Segment Start: SUPPLIED MATERIAL

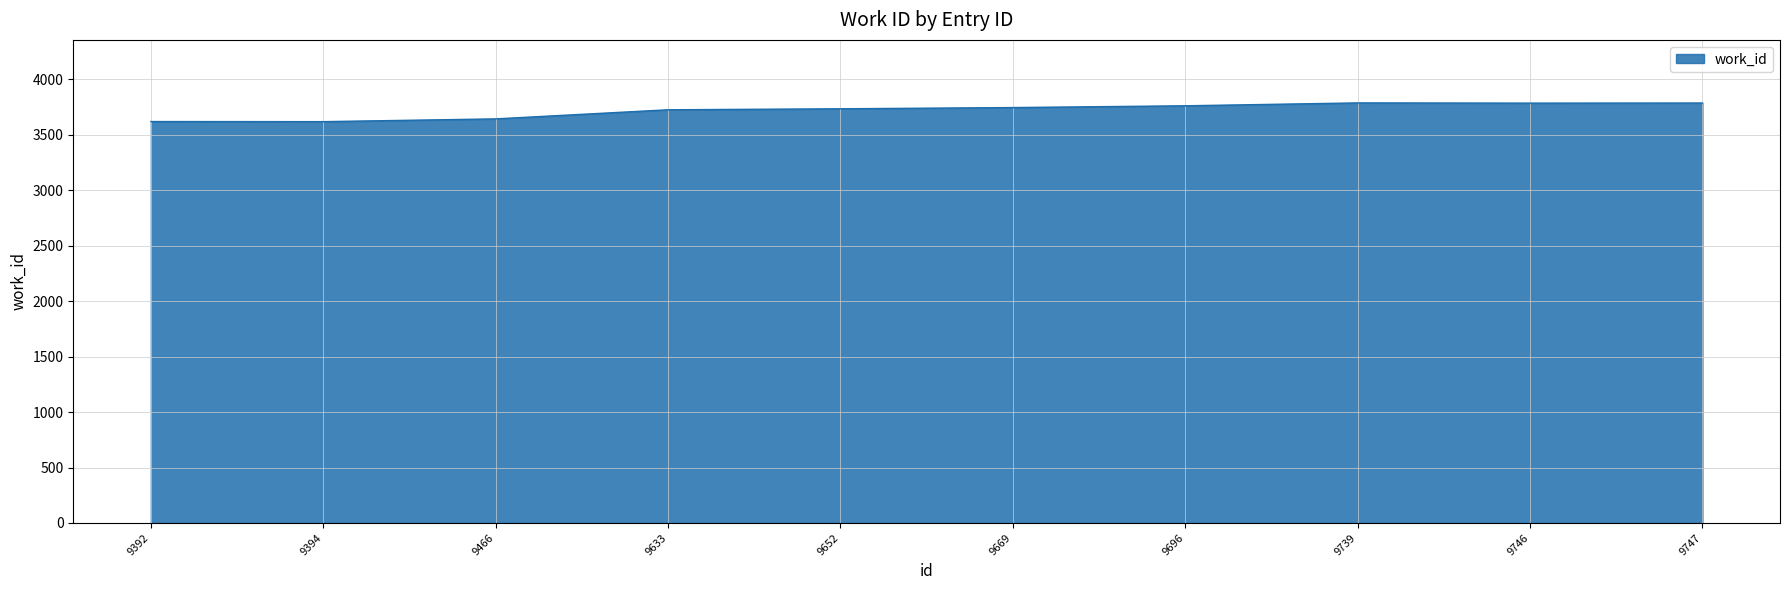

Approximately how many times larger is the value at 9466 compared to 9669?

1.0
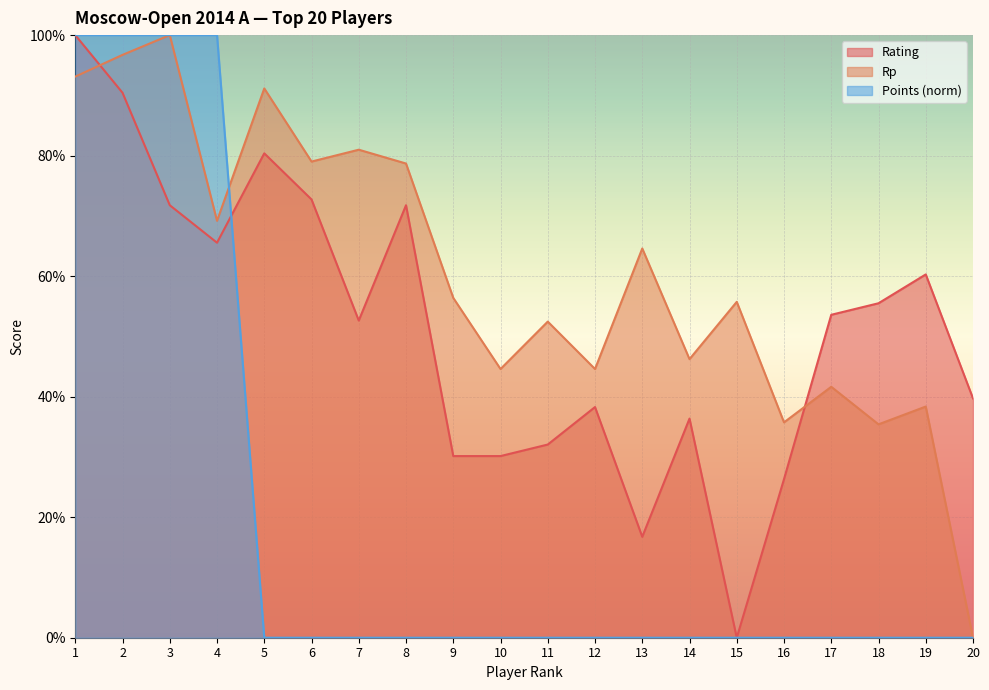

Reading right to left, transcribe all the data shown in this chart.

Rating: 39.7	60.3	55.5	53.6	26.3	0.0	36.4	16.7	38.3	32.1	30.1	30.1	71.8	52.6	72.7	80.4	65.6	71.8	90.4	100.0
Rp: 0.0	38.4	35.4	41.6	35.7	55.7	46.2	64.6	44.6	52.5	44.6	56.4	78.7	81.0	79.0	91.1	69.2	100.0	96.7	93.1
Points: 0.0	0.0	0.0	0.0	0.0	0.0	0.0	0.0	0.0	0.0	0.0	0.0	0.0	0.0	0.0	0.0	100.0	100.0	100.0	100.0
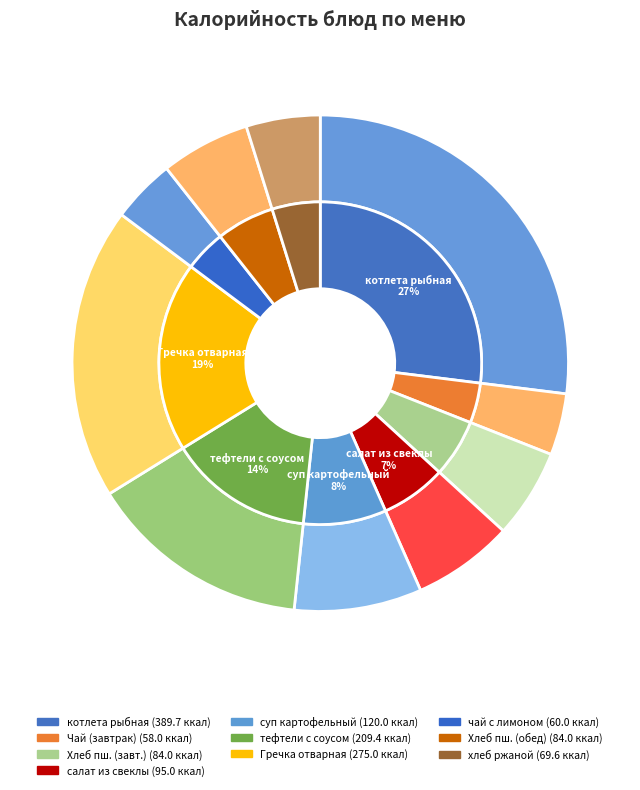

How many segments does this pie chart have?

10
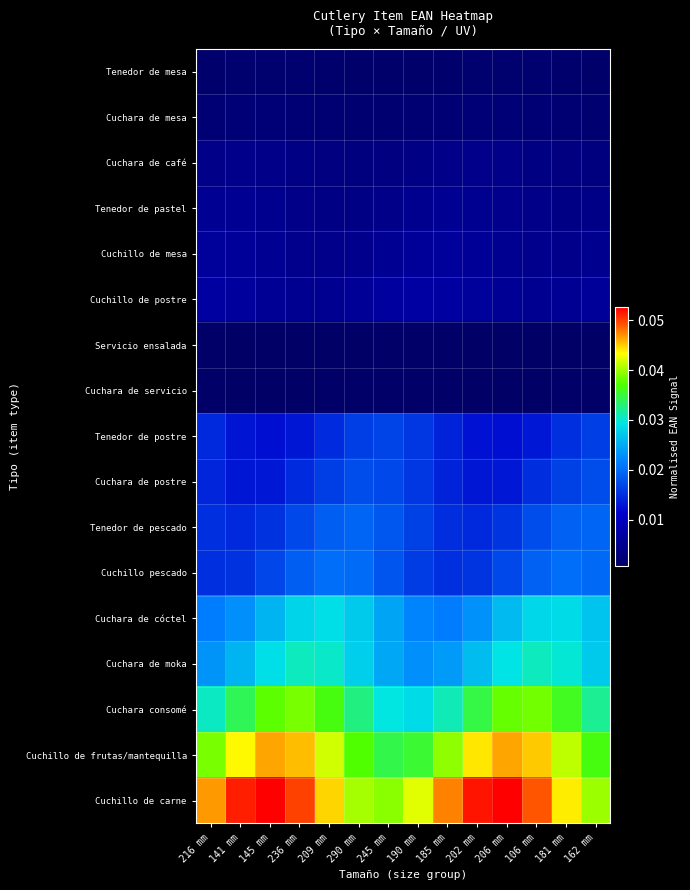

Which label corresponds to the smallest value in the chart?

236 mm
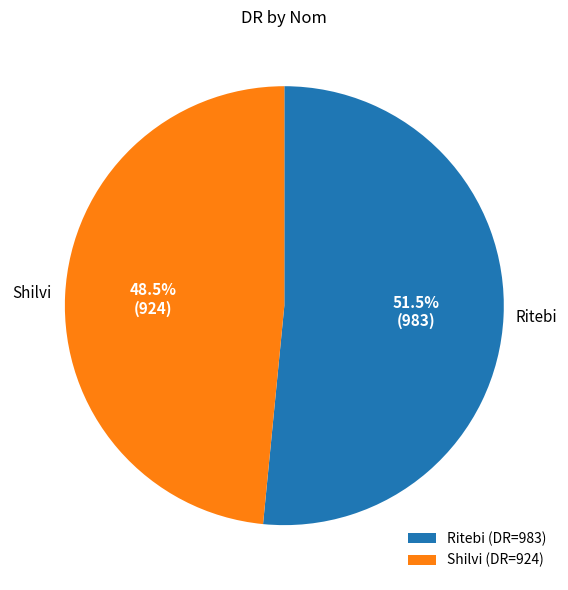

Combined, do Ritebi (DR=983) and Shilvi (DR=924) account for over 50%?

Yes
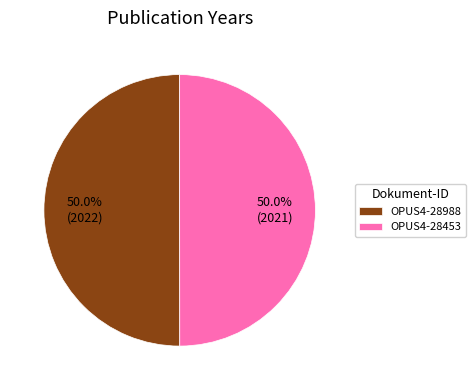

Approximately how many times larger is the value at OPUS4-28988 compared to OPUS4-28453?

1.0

Segment End: SUPPLIED MATERIAL

• _ACTIVITY_
Please update the records from the line that has "Reading right to" through the end of the records, replacing "Approximately" with "Roughly" and keeping everything else the same. Return only those lines, without the pictures.

• _RESPONSE TO THE EXERCISE_
Reading right to left, transcribe all the data shown in this chart.

Rating: 39.7	60.3	55.5	53.6	26.3	0.0	36.4	16.7	38.3	32.1	30.1	30.1	71.8	52.6	72.7	80.4	65.6	71.8	90.4	100.0
Rp: 0.0	38.4	35.4	41.6	35.7	55.7	46.2	64.6	44.6	52.5	44.6	56.4	78.7	81.0	79.0	91.1	69.2	100.0	96.7	93.1
Points: 0.0	0.0	0.0	0.0	0.0	0.0	0.0	0.0	0.0	0.0	0.0	0.0	0.0	0.0	0.0	0.0	100.0	100.0	100.0	100.0

How many segments does this pie chart have?

10

Which label corresponds to the smallest value in the chart?

236 mm

Combined, do Ritebi (DR=983) and Shilvi (DR=924) account for over 50%?

Yes

Roughly how many times larger is the value at OPUS4-28988 compared to OPUS4-28453?

1.0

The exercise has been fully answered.